#### Text section
═══

There were 197 households, of which 38.6% had children under the age of 18 living with them, 53.8% were married couples living together, 11.2% had a female householder with no husband present, 6.6% had a male householder with no wife present, and 28.4% were non-families. 27.4% of all households were made up of individuals, and 17.8% had someone living alone who was 65 years of age or older. The average household size was 2.37 and the average family size was 2.84.

The median age in the village was 40.8 years. 24.6% of residents were under the age of 18; 9% were between the ages of 18 and 24; 20.5% were from 25 to 44; 17.6% were from 45 to 64; and 28.3% were 65 years of age or older. The gender makeup of the village was 49.7% male and 50.3% female.

===2000 census===
As of the census of 2000, there were 489 people, 187 households, and 123 families residing in the village. The population density was 821.8 PD/sqmi. There were 200 housing units at an average density of 336.1 /sqmi. The racial makeup of the village was 99.18% White, and 0.82% from two or more races. Hispanic or Latino people of any race were 1.23% of the population.

═══

#### Records supplied
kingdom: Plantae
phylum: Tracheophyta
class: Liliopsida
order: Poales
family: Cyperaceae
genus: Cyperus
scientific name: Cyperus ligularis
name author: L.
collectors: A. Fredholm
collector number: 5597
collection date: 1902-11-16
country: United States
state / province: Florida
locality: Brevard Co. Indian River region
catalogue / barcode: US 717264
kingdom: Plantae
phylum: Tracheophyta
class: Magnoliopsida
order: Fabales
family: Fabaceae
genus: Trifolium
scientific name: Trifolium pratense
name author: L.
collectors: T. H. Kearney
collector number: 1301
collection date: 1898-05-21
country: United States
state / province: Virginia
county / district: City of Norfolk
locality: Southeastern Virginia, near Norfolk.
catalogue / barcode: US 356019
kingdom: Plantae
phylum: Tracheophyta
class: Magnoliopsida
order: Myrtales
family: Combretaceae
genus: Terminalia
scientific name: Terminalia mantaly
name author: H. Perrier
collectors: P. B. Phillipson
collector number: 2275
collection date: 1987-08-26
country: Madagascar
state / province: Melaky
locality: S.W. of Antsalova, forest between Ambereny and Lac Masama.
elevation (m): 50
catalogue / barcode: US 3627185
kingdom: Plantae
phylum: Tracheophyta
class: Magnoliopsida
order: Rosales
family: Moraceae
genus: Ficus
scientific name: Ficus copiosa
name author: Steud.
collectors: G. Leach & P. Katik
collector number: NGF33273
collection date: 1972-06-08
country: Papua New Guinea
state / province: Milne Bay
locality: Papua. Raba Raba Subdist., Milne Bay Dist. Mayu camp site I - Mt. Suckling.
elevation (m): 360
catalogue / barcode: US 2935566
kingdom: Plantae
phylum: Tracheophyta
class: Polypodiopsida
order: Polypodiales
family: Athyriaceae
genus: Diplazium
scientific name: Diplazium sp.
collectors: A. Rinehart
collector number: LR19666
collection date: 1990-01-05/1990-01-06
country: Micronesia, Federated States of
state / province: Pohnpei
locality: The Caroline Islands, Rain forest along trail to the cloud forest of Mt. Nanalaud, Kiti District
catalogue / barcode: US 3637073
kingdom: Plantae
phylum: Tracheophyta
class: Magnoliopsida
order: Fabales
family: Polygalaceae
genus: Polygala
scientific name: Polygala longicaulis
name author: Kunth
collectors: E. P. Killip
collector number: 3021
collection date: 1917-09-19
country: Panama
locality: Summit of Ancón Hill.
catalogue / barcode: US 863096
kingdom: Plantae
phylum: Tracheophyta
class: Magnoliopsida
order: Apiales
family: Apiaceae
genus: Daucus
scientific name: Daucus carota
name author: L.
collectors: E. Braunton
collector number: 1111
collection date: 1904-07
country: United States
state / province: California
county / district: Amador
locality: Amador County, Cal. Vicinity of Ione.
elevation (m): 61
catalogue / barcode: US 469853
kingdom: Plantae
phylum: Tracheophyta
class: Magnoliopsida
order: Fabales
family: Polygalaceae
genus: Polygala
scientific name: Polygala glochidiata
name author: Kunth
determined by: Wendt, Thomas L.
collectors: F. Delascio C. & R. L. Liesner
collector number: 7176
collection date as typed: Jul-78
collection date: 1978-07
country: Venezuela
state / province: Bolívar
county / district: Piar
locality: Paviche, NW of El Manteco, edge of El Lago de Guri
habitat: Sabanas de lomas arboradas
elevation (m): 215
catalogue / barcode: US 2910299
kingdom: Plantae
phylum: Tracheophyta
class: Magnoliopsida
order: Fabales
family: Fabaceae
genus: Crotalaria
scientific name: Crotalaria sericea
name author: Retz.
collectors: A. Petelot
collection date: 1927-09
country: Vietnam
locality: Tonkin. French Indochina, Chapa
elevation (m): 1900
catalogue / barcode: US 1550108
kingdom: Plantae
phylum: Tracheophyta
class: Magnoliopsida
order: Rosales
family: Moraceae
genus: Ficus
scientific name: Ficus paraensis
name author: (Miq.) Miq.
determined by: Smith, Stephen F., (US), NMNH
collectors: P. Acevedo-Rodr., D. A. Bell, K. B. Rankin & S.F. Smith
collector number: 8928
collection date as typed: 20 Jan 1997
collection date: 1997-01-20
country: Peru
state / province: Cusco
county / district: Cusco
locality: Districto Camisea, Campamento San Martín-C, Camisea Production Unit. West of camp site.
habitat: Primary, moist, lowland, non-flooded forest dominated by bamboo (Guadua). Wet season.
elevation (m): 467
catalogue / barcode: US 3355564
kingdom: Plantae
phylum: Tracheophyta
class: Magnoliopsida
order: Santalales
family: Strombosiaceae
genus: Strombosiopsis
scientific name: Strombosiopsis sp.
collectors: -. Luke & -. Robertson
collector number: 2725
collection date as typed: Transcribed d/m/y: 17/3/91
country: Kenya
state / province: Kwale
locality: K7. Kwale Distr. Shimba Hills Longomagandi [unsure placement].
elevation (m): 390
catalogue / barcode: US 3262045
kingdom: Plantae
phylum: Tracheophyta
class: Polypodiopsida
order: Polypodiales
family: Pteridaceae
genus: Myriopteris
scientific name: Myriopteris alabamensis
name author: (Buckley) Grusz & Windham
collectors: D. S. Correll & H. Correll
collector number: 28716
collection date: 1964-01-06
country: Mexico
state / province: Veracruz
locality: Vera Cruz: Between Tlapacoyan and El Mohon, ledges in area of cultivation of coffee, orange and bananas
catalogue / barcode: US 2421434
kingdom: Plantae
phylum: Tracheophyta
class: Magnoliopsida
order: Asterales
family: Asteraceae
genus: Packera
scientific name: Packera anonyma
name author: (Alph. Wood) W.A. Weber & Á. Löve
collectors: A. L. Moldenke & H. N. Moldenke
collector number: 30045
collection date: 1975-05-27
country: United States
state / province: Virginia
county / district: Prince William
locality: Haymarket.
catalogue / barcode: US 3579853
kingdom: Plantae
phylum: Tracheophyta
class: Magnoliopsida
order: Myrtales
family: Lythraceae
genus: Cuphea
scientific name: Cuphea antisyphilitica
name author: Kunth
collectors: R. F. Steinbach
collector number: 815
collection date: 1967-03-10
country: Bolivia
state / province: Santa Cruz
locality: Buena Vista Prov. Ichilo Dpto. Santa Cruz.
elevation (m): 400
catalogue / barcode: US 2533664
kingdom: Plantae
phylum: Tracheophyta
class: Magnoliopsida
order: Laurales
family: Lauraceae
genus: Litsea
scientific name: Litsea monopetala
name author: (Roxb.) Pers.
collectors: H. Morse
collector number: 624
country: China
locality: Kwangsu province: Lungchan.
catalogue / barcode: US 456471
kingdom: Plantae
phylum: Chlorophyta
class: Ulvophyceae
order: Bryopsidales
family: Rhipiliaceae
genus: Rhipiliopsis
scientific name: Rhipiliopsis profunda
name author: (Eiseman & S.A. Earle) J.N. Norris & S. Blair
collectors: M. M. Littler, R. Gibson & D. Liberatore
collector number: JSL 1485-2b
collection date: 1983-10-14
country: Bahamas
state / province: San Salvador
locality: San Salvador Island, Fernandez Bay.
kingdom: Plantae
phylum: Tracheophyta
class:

═══

Print the section of the village census text that opens with the words containing "The median age" and closes with "and 50.3% female.", without changing anything. The material is separate from the village census text and is unrelated to it.

The median age in the village was 40.8 years. 24.6% of residents were under the age of 18; 9% were between the ages of 18 and 24; 20.5% were from 25 to 44; 17.6% were from 45 to 64; and 28.3% were 65 years of age or older. The gender makeup of the village was 49.7% male and 50.3% female.